受験した人のほとんどが合格できるため「どのラインを越えれば合格できるのか」が設定できないのです。
河合塾では、偏差値が35未満の大学のことを、ボーダーフリーの大学としています。河合塾が運営している「kei-net」にて、偏差値の欄に「BF」と記載されている大学が、いわゆるFランク大学であるといえるでしょう。
参考:偏差値とは何?偏差値の意味と求め方・計算方法をわかりやすく解説!
参考:増加する「Fランク大学」、“ボーダーフリー”時代の大学の選び方
また、偏差値については「大学の偏差値50ってどのくらい?偏差値の仕組みを紹介」という記事でも紹介しているので、偏差値について詳しくは知らないという方はチェックしてみてください。
Fランク大学の特徴

ここでは、Fランク大学の特徴について紹介します。
偏差値が35未満のボーダーフリーの大学や、それに近い大学に進学を検討している方は、必ずチェックしておきましょう。
入学難易度が低い
Fラン大学の特徴の一つは、入学の難易度が低い点です。上記の通り、Fラン大学の偏差値は35未満と低く、募集人数に対する受験者や不合格者がとても少ないため、学力に自信がない学生でも合格しやすい傾向にあります。
例えば、河合塾の偏差値表にて「BF」との記載がある敬愛大学の国際学部の2024年度一般入試は、倍率が1.0倍であり、不合格者が1人もいないことがわかります。
参考:敬愛大学 旺文社パスナビ
同様に、育英館大学の情報メディア学部の2024年度一般入試も、倍率が1.0倍であり、不合格者が1人もいません。
このように、Fランク大学は不合格者が1人も出ないことがよくあるため、入学難易度が低いといわれているのです。
学生の学力・学習意欲が低い傾向にある
Fランク大学に在籍している学生は、学力や学習意欲が低い傾向にあります。
学力が高くて学習意欲の高い学生は、よりレベルの高い教育を受けられる偏差値の高い大学に進学するためです。
実際にFランク大学を卒業している方が執筆している記事「就職できない?意味ない?Fラン大学の実態について詳しく解説!」でも、同様のことが書かれています。
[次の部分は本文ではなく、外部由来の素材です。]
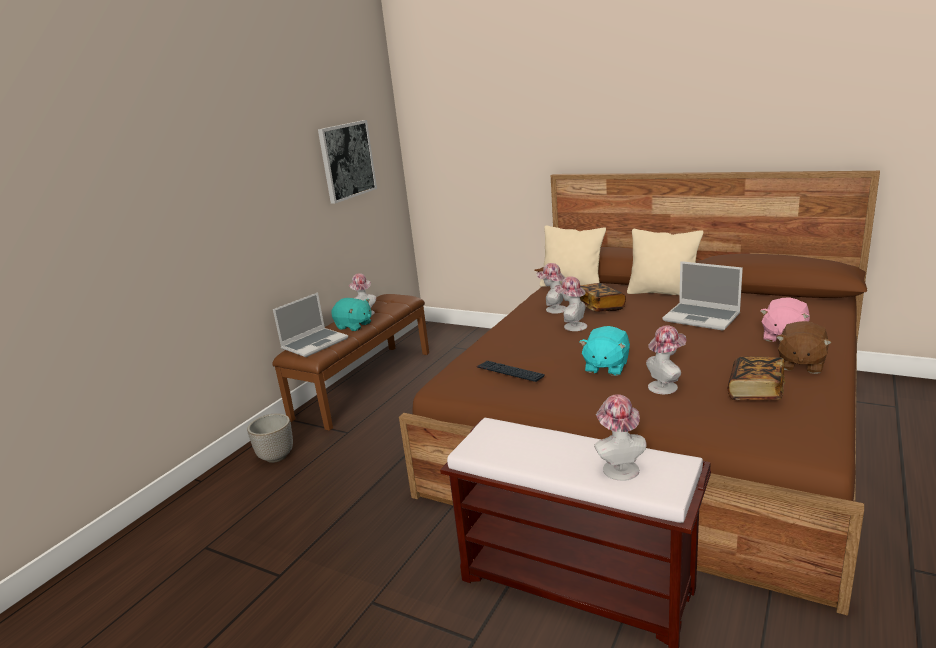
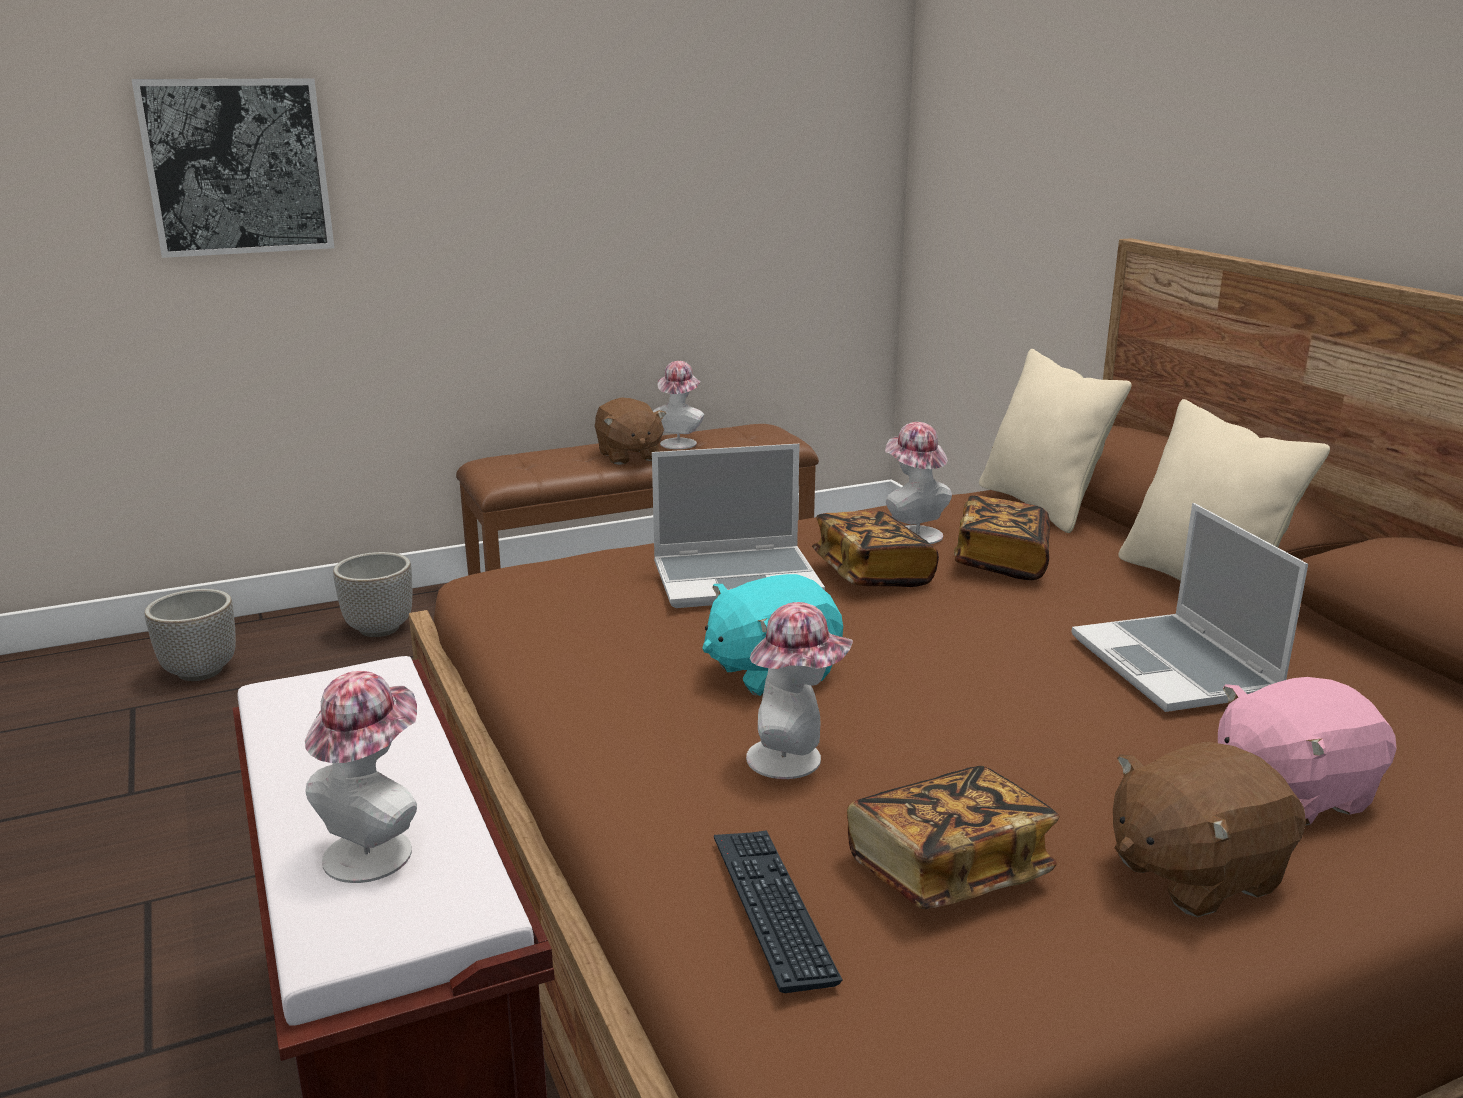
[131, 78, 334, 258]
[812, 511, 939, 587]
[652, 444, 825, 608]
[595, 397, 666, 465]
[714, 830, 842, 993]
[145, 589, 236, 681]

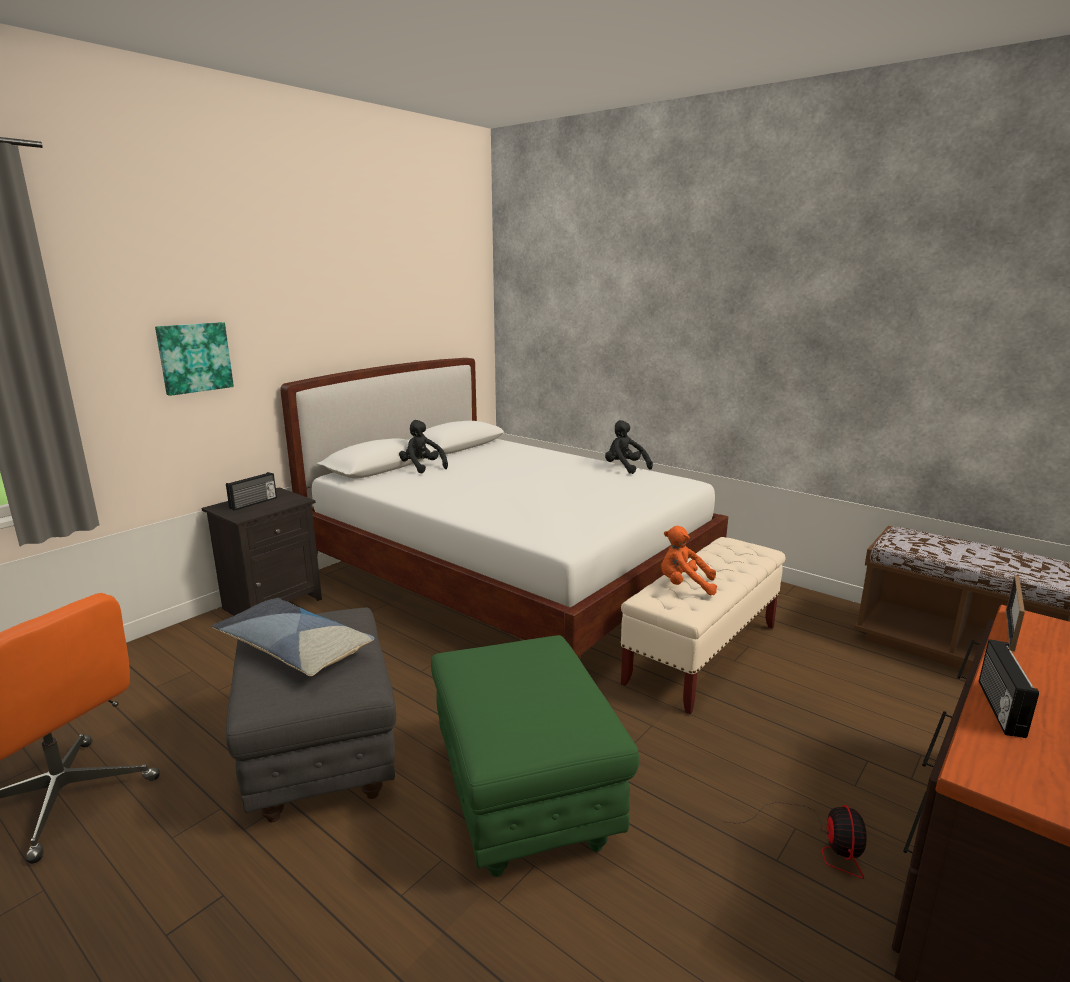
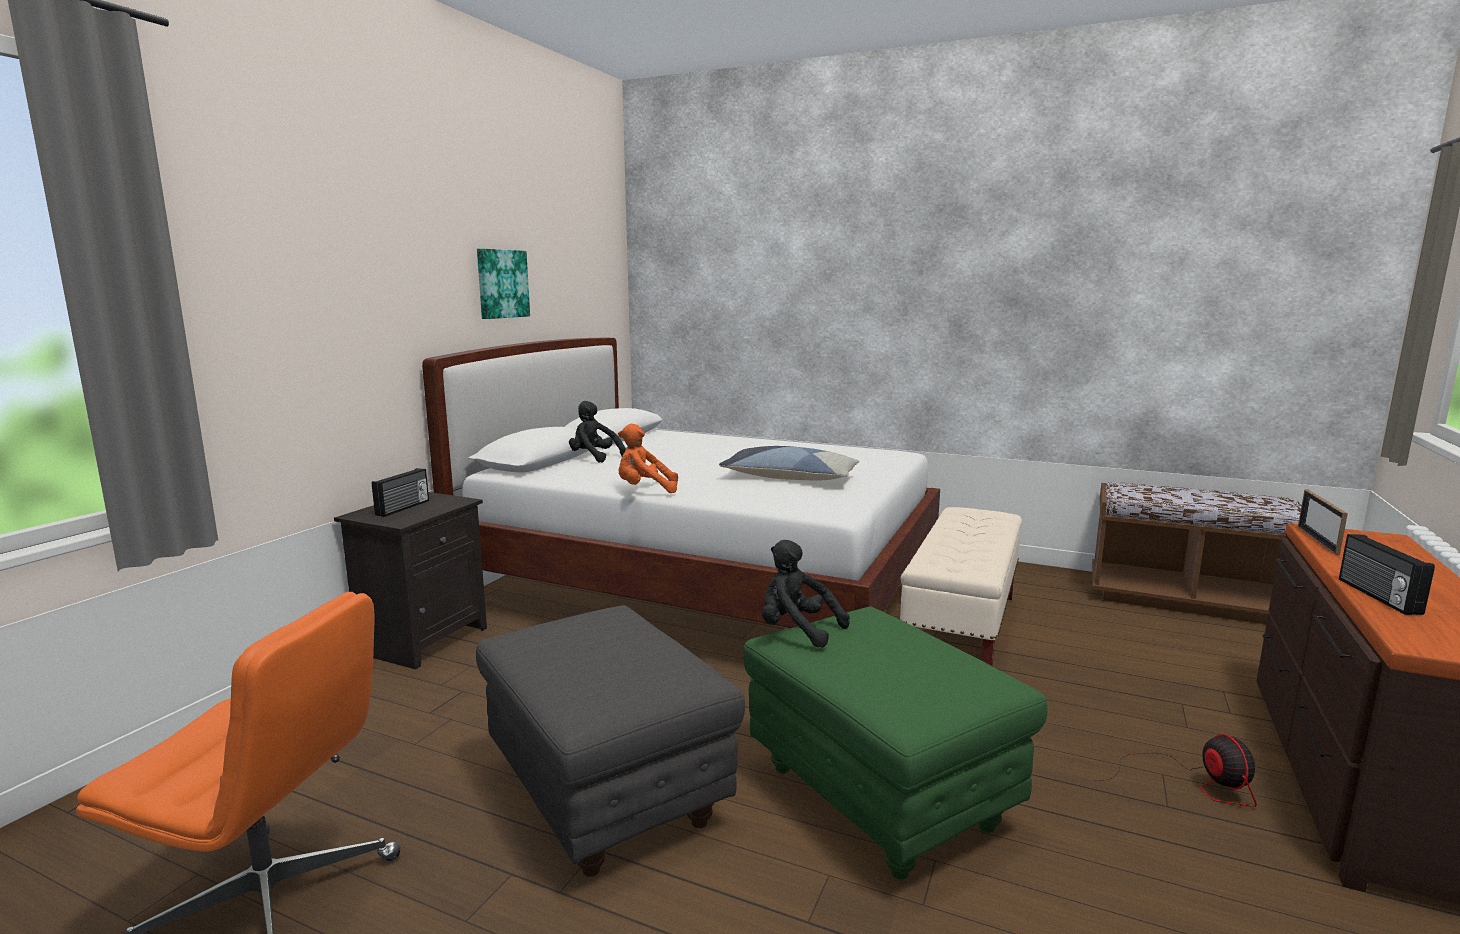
[477, 249, 530, 319]
[762, 540, 850, 648]
[618, 424, 678, 493]
[719, 446, 859, 481]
同記事によると、Fランク大学の学生の学力や学習意欲について、以下のようなことが紹介されています。
- Fラン大学生の学力が低いという噂は事実
- 中学生レベルの知識がない学生もいる
- 配られたプリントの漢字が読めない学生がいた
- サークルやバイトに熱中して単位を落とす
- 教授からの授業連絡をブロックしている
参考:就職できない?意味ない?Fラン大学の実態について詳しく解説!
もちろん、全ての学生が上記に該当するわけではありませんが、偏差値の高い大学に比べてそのような学生が多いのは、事実のようです。
就職活動に苦戦する傾向にある
Fランク大学の学生は、就職活動に苦戦する傾向にあります。
特に一部の大企業では「学歴フィルター」と呼ばれるボーダーラインを設けていることがあり、一定レベル以下の大学の学生はエントリーシートの時点で不採用にしていることがあるといわれています。
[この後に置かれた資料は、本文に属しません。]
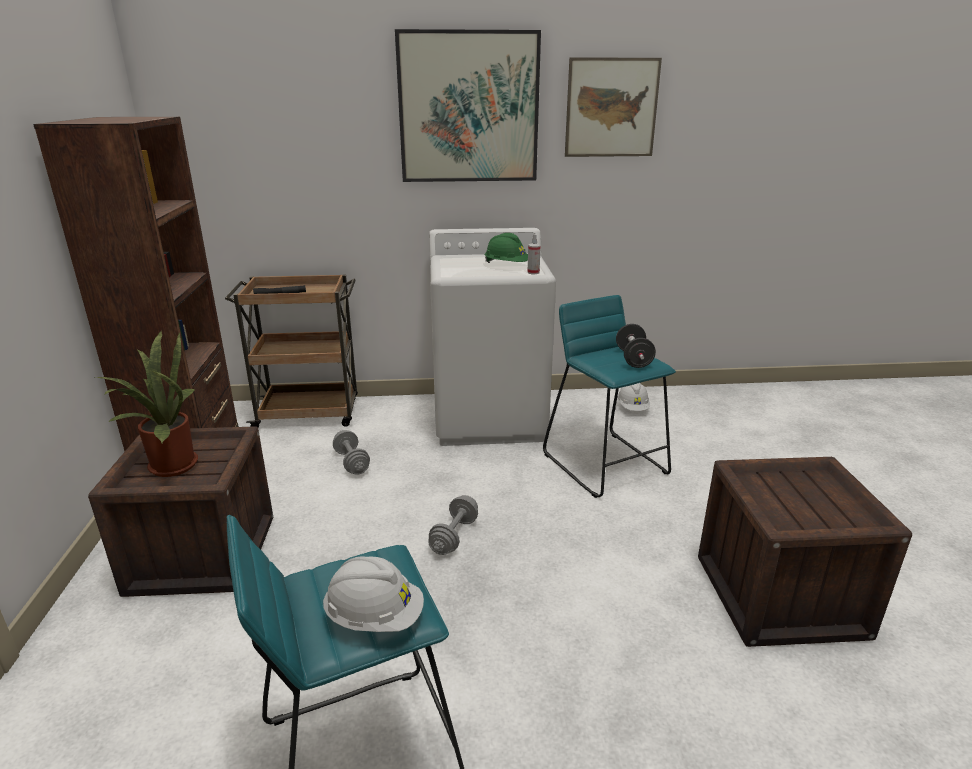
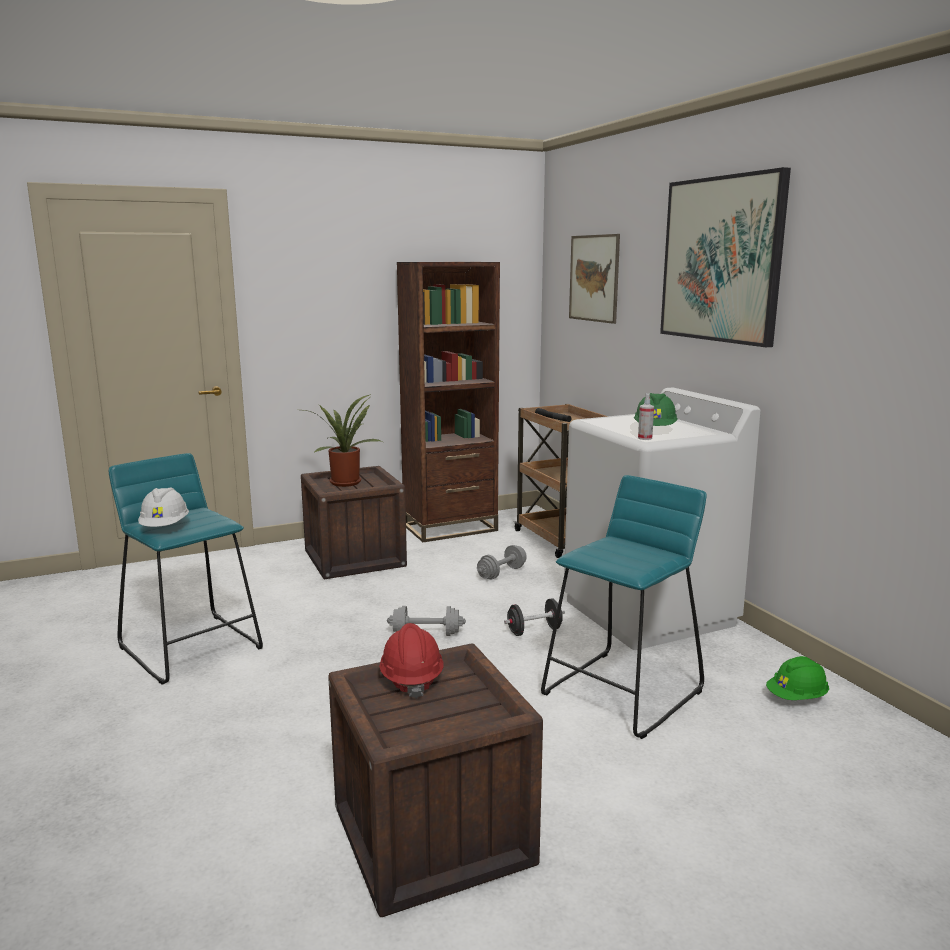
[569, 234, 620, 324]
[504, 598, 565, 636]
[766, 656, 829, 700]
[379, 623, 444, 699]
これは企業側が正式に発表している事実ではないため、あくまでも噂程度の話ですが、事実としてFランク大学の学生は就職活動に苦戦する傾向にあります。
上記の通り、Fランク大学の学生は学習意欲が低めであることが多く、就職活動に関する情報収集や自己分析、業界研究などの意欲も低いことが多いようです。
また、学力も低い傾向にあるため、エントリーシートは問題なかったとしても、筆記試験や適性検査などで不採用にされてしまうことも多いようです。
しかしそれは、Fランク大学の学生だったとしても、高い意欲を持って就職活動に臨み、必要とされる学力や能力を身に付ければ、希望する企業に就職できる可能性があるということでもあります。
そのため「Fランク大学=就職できない」というわけではありません。
Fランク大学進学のメリット

ここでは、Fランク大学に進学するメリットを紹介します。
早慶やGMARCHのような、レベルの高い大学に進学するのとは異なったメリットがあるので、必ずチェックしておきましょう。
大学の入学・卒業が比較的簡単
Fランク大学は、一般的に他の大学と比較して入学難易度が低いとされています。詳しい理由については、上記で紹介している通りです。
入学が比較的容易であるということは、大学進学へのハードルが低いことを意味します。
高校時代に学業に集中できなかった人や、他の活動に力を入れていた人にとって、Fラン大学は進学への道を開いてくれる貴重な選択肢となります。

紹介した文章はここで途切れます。